Sabtu, 07 November 2015

PROFESI KEPENDIDIKAN (Tugas 9)



PROFESI BIDANG PENDIDIKAN KEJURUAN

Telah lama berkembang kesadaran publik bahwa tidak ada guru, tidak ada pendidikan formal. Telah muncul pula kesadaran bahwa tidak ada pendidikan yang bermutu, tanpa kehadiran guru yang profesional dengan jumlah yang mencukupi. Selama menjalankan tugas-tugas  profesional, guru dituntut melakukan profesionalisasi atau proses penumbuhan dan  pengembangan profesinya.
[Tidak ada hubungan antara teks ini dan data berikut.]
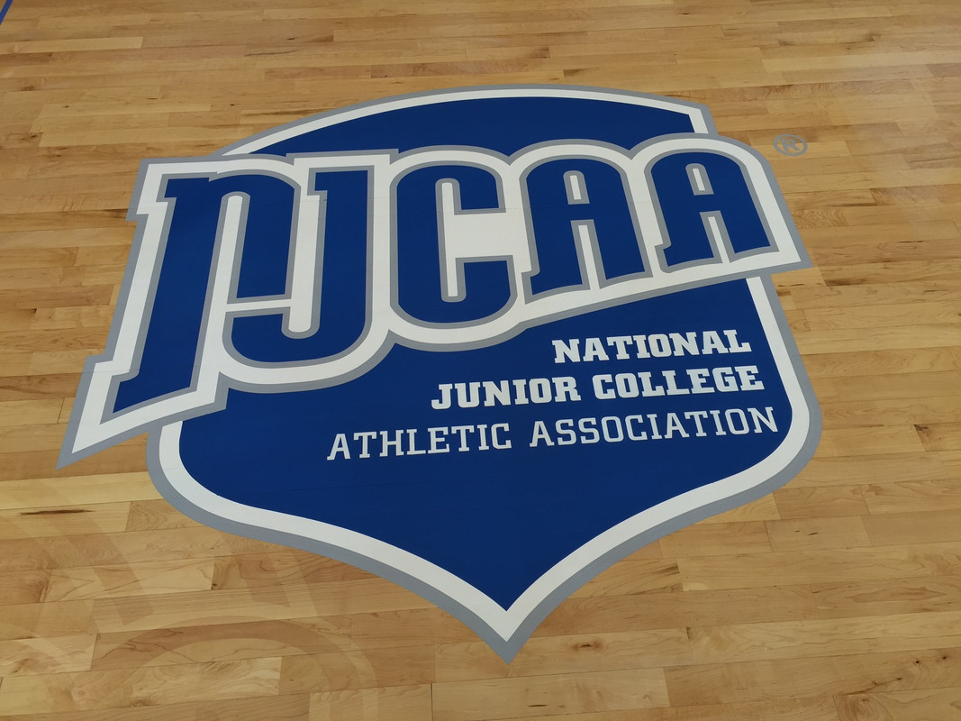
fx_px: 805
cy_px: 360
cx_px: 480
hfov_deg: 61.7
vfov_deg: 48.2
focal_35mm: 29
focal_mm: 4.15
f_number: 2.2
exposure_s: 1/30
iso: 32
Diperlukan upaya yang terus-menerus agar guru tetap memiliki  pengetahuan dan keterampilan yang sesuai dengan tuntutan kurikulum serta kemajuan IPTEK.Disinilah esensi pembinaan dan pengembangan profesional guru. Kegiatan ini dapat dilakukan atas prakarsa institusi, seperti pendidikan dan pelatihan, workshop, magang, studu banding dan lain-lain.
Pengembangan dan peningkatan kompetensi bagi guru yang sudah memiliki sertifikat  pendidik dilakukan dalam rangka menjaga agar kompetensi keprofesiannya tetap sesuai dengan perkembangan ilmu pengetahuan, teknologi, seni, dan budaya dan/atau olah raga. Pengembangan dan peningkatan kompetensi dimaksud dilakukan melalui sistem pembinaan dan pengembangan keprofesian guru berkelanjutan yang dikaitkan dengan perolehan angka kredit jabatan fungsional. Pembinaan dan pengembangan keprofesian guru meliputi pembinaan kompetensi-kompetensi pedagogik, kepribadian, sosial, dan profesional. Sementara itu, pembinaan dan pengembangan karier meliputi penugasan, kenaikan pangkat, dan promosi. Upaya pembinaan dan pengembangan karir guru ini harus sejalan dengan jenjang jabatan fungsional mereka. Pengembangan profesi dan karir diarahkan untuk meningkatkan kompetensi dan kinerja guru dalam rangka pelaksanaan proses pendidikan dan pembelajaran di kelas dan di luar kelas. Inisiatif meningkatkan kompetensi dan profesionalitas ini harus sejalan dengan upaya untuk memberikan penghargaan, peningkatan kesejahteraan dan perlindungan terhadap guru. Menurut PP No. 74 tahun 2005 tentang Guru mengamanatkan bahwa terdapat dua alur pembinaan dan pengembangan profesi guru, yaitu pembinaan dan  pengembangan profesi, dan pembinaan dan pengembangan karir. Pembinaan dan  pengembangan profesi guru meliputi pembinaan kompetensi pedagogik, kepribadian, sosial, dan profesional. Pembinaan dan pengembangan profesi guru sebagaimana dimaksud dilakukan melalui jabatan fungsional.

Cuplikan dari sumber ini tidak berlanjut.